Testing Error Handling

Testing your pipeline's resilience is important. You should verify that your nodes handle errors gracefully.

Example: Testing Error Handling in a Transform

Let's test a transform that handles parsing errors:

using NPipeline.Execution;
using NPipeline.Extensions.Testing;
using NPipeline.Nodes;
using NPipeline.Pipeline;
using Xunit;

public sealed class ParsingTransform : TransformNode<string, int>
{
public override Task<int> ExecuteAsync(
string item,
PipelineContext context,
CancellationToken cancellationToken)
{
if (!int.TryParse(item, out var result))
{
throw new FormatException($"Cannot parse '{item}' as an integer");
}
return Task.FromResult(result);
}
}

public sealed class ParsingPipeline : IPipelineDefinition
{
public void Define(PipelineBuilder builder, PipelineContext context)
{
var source = builder.AddSource<InMemorySourceNode<string>, string>();
var transform = builder.AddTransform<ParsingTransform, string, int>();
var sink = builder.AddSink<InMemorySinkNode<int>, int>();

builder.Connect(source, transform);
builder.Connect(transform, sink);
}
}

public class ParsingTransformTests
{
[Fact]
public async Task Should_Throw_On_Invalid_Input()
{
// Arrange
var inputData = new[] { "1", "two", "3" };
var context = new PipelineContext();
context.SetSourceData(inputData);

var runner = new PipelineRunner();

// Act & Assert
var exception = await Assert.ThrowsAsync<FormatException>(
async () => await runner.RunAsync<ParsingPipeline>(context));

Assert.Contains("Cannot parse", exception.Message);
}
}

Best Practices for Advanced Testing

  • Isolate What You're Testing: Use mocks and fakes to ensure your test focuses on a single unit of logic (e.g., one node's ExecuteAsync method).
  • Test Both Success and Failure: Don't just test the happy path.
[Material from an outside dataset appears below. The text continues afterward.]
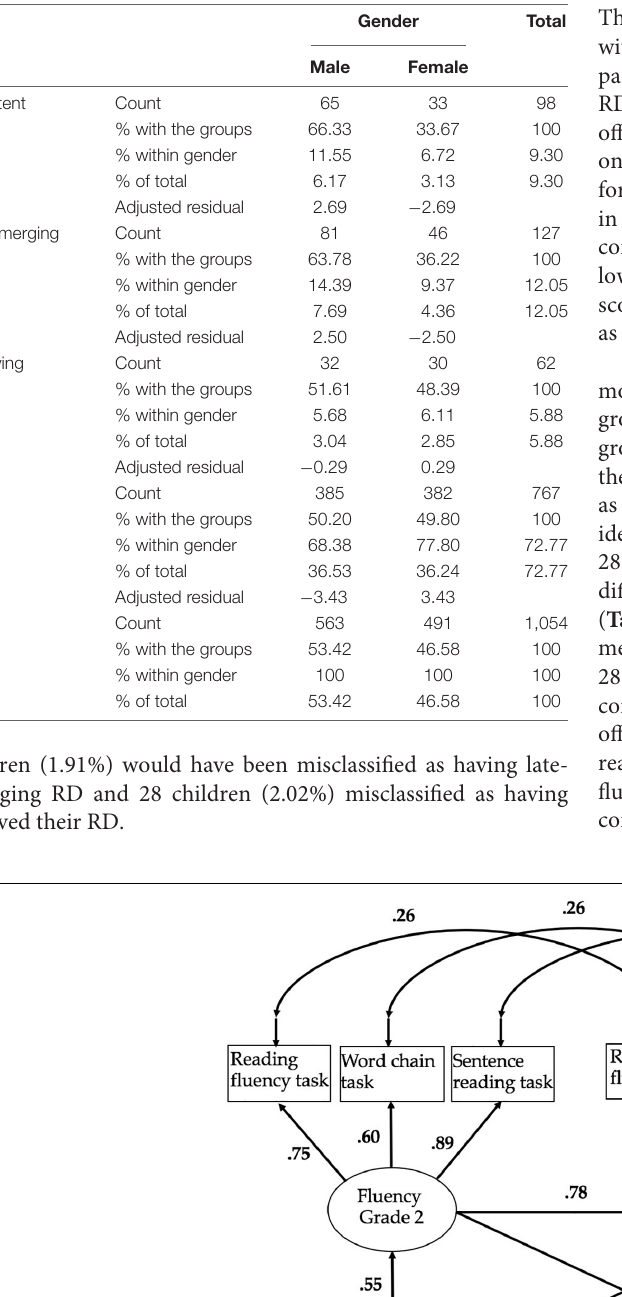
Frontiers in Psychology |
Write tests for invalid input, exceptions, cancellations, and other failure modes.
  • Use [Theory] for Parameterized Tests: For nodes with complex conditional logic, use xUnit's [Theory] attribute to test many different inputs and expected outputs concisely.
  • Keep Tests Fast: Avoid Task.Delay, network calls, or file system access in your unit tests. Rely on mocks to simulate these operations.